Provided text:
In The Church of Jesus Christ of Latter-day Saints, priesthood authority is the power delegated by God to act in His name—to perform ordinances, lead congregations, and receive revelation on behalf of the Church. The Church teaches that this authority was lost after the apostolic period and restored through Joseph Smith in 1829-1830 via heavenly messengers. Unlike many Christian traditions where clergy authority flows from institutional succession, the LDS Church grounds priesthood in direct divine delegation through angelic ordination, which then passes to subsequent male members through laying on of hands. This framework shapes how members understand who can make binding decisions and receive revelation for the Church.

How Priesthood Authority Is Organized and Conferred

The Church teaches two orders of priesthood: the Aaronic Priesthood (for younger and newer members, focused on temporal ordinances) and the Melchizedek Priesthood (for adult male members, with broader authority). Within the Melchizedek order sits the apostolic office, held by the Quorum of the Twelve Apostles and the First Presidency. Authority is conferred through ordination—a ritual in which someone already holding priesthood places hands on the recipient's head and formally grants the office. This is understood as a literal transfer of divine power, not merely a ceremonial appointment. The President of the Church is sustained as 'prophet, seer, and revelator' and holds the highest keys—the authority to direct the entire Church and receive binding revelation. Below him, stake presidents lead regional units, bishops oversee congregations, and quorum leaders manage smaller groups. Each level has defined responsibilities and authority limits.

How Revelation Flows Through the Institution

The Church teaches that revelation comes primarily through the President of the Church, who receives direction for the whole body. This revelation is not presented as infallible; Church leaders acknowledge that prophets are fallible humans and have made mistakes historically. However, the Church also teaches that God will not permit the prophet to lead the Church astray on doctrine. Proposed changes in policy or doctrine are typically presented to the membership twice yearly at General Conference, where members formally vote to 'sustain' the leaders and their teachings. This sustaining vote is understood as both a spiritual confirmation and a democratic expression of consent. Members are taught that they can receive personal revelation for their own lives and families, but that revelation for the whole Church comes through the President. This creates a hierarchy: institutional revelation supersedes personal revelation when the two conflict on matters affecting Church governance or doctrine.

The process of receiving and announcing revelation is largely private. The President may receive direction through prayer, study, inspiration, or counsel with the Quorum of the Twelve. There is no formal requirement for the President to claim a specific visionary experience (like Joseph Smith's recorded visions) when announcing new doctrine. Instead, the President presents the revelation as coming from God, and the institutional process of sustaining it by members is seen as divine confirmation. This has led to theological ambiguity: some members view each sustaining vote as a spiritual witness of truth, while others see it partly as procedural consent to leadership decisions. The Church teaches that members should not sustain leaders they believe are leading astray, though in practice sustained opposition is rare and carries social and institutional costs.

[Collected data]

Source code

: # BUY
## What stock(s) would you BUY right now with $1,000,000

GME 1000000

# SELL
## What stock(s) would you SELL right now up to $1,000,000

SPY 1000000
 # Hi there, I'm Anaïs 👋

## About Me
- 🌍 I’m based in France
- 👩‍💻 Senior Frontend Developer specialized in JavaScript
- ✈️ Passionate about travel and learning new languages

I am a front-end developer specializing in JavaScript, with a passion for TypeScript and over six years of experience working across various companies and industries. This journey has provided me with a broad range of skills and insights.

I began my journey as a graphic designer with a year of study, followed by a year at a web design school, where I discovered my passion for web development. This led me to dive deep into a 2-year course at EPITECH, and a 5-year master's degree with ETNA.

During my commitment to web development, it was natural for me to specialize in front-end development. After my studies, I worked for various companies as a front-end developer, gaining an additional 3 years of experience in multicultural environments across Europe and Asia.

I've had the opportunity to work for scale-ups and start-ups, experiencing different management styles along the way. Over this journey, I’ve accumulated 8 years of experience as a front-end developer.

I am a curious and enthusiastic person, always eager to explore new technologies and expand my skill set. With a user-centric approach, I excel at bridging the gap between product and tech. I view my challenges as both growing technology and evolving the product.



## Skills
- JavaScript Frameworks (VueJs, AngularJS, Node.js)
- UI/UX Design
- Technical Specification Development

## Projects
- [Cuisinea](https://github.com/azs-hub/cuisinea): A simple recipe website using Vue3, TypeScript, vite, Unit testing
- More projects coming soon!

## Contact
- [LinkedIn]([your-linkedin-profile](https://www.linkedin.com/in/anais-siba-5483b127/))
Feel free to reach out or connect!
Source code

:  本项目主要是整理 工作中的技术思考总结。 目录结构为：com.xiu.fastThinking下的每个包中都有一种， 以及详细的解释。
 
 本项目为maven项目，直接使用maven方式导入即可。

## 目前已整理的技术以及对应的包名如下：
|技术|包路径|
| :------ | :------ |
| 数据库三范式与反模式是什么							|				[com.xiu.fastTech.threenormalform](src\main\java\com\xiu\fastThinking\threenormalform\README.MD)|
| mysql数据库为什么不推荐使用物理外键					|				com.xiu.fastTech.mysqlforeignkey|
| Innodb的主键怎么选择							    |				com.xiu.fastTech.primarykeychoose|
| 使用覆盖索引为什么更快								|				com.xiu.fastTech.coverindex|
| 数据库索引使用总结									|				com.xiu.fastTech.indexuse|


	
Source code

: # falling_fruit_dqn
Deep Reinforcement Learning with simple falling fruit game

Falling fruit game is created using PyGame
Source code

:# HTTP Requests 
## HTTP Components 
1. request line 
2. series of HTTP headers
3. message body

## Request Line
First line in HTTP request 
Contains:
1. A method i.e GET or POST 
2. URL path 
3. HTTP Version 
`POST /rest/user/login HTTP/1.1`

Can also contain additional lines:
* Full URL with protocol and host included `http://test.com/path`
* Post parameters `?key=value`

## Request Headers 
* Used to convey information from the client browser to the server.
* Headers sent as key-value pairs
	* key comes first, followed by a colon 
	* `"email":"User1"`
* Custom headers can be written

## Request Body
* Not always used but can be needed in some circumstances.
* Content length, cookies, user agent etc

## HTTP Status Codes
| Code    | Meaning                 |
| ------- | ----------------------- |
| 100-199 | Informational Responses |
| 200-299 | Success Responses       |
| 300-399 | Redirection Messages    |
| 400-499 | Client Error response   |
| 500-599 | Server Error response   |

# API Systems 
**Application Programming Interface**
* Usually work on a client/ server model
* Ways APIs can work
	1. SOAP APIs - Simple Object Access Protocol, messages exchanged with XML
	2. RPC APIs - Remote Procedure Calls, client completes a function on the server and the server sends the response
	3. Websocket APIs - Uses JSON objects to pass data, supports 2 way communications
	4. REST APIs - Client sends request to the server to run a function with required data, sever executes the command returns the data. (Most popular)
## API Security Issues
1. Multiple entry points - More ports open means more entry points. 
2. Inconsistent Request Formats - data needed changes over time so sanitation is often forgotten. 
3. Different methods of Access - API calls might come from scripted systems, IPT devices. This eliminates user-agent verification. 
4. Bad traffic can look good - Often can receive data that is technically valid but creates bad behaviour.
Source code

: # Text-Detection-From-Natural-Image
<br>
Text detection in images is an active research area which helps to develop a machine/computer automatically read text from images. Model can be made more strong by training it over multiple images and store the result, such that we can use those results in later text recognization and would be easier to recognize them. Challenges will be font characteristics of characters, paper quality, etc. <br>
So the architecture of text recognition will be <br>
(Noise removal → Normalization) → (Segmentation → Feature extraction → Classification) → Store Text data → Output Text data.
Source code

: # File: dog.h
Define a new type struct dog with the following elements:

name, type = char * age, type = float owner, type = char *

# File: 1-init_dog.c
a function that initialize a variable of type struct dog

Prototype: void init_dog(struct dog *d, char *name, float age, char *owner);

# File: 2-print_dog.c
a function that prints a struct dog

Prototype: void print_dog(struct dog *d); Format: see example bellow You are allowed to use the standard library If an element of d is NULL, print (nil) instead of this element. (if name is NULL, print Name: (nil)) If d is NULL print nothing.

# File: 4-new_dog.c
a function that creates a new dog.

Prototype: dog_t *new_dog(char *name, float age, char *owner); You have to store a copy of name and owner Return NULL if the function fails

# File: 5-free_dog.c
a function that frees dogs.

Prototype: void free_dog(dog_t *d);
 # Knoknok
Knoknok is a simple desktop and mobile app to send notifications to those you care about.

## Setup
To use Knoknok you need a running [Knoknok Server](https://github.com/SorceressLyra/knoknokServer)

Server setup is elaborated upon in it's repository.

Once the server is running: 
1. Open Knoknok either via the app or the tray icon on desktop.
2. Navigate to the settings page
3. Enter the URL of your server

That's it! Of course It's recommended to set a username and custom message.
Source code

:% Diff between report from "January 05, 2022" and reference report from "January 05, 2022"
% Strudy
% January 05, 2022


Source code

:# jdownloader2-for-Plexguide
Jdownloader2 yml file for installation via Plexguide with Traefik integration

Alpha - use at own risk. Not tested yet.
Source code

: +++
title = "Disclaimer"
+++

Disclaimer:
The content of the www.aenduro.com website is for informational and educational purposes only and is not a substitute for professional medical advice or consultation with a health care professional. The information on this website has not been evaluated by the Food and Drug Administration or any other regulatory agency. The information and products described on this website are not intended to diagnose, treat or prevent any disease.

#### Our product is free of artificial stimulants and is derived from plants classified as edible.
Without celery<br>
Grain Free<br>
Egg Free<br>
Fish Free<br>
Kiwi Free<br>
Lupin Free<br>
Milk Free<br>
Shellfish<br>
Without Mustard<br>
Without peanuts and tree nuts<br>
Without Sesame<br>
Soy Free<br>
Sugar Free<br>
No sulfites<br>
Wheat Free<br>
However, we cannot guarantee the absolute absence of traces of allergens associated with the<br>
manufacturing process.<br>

Your assignment: Write the next part of the text on priesthood authority in The Church of Jesus Christ of Latter-day Saints, picking up after its final paragraph.

Response to the exercise:
The Tension Between Personal and Institutional Authority

A core complexity in the Church's theology is the relationship between personal revelation and priesthood authority. Members are encouraged to seek their own spiritual experiences and receive guidance for personal decisions. However, the Church also teaches clear boundaries: a member cannot receive revelation that contradicts Church doctrine or overrides a leader's directive in their stewardship. For example, a member might feel inspired to give money to a cause, but if a bishop (who holds keys over the ward's finances) disagrees, the bishop's authority prevails. This framework assumes that God works through the hierarchy, and that personal revelation will align with institutional direction when both are genuine. In practice, this creates friction when members' spiritual experiences lead them to question or dissent from Church positions on issues like LGBTQ inclusion, women's roles, or historical claims. The Church's response emphasizes faith in the institutional process and the President's authority, while acknowledging that members may struggle with certain teachings.

Why This Matters

Understanding priesthood authority and revelation is essential to grasping how the Church operates and why members make the decisions they do. For believers, it explains why they accept teachings from leadership even when those teachings seem to change (the Church teaches that revelation is ongoing and adapts to circumstances). For critics or those questioning, it highlights the concentration of power in a single person (the President) and the difficulty of institutional accountability when dissent is framed as spiritual weakness. The framework also shapes how the Church navigates social and ethical issues: changes in policy (like the 2023 shift toward LGBTQ inclusion) are presented as new revelation rather than as responses to external pressure, which preserves the Church's claim to divine authority. For scholars and outsiders, the priesthood-revelation nexus reveals how the Church maintains authority claims in a modern, secular context where traditional institutional legitimacy is weakened.

Key Distinctions in LDS Theology
  • Priesthood authority is believed to be restored, not continuous—it was lost and returned, unlike Catholic or Orthodox apostolic succession.
  • Revelation is ongoing and binding, not closed—new doctrine can be announced at any time, unlike Protestant traditions that see Scripture as the final authority.
  • The President combines roles that other religions separate—he is simultaneously the chief executive, the chief theologian, and the claimed conduit for God's will.
Can women hold priesthood authority in the LDS Church?
As of 2024, no. The Church teaches that priesthood is reserved for men, though women hold leadership roles (Relief Society president, Primary president, etc.) that are understood as delegated authority rather than priesthood. Women do perform some ordinances (like washing and anointing in temples) but are not ordained to priesthood offices. This is one of the most contentious aspects of Church theology for members seeking gender equality.
What happens if the President of the Church receives revelation that contradicts earlier teachings?
The Church teaches that God reveals truth 'line upon line' and that revelation adapts to circumstances. When doctrine changes, it is presented as new revelation, not as correction of error. Members are expected to accept the new teaching as coming from God. Historical examples include the 1978 revelation extending priesthood to Black men and the 2023 shift toward greater LGBTQ inclusion. Critics argue this flexibility undermines claims of divine authority; the Church argues it demonstrates God's ongoing guidance.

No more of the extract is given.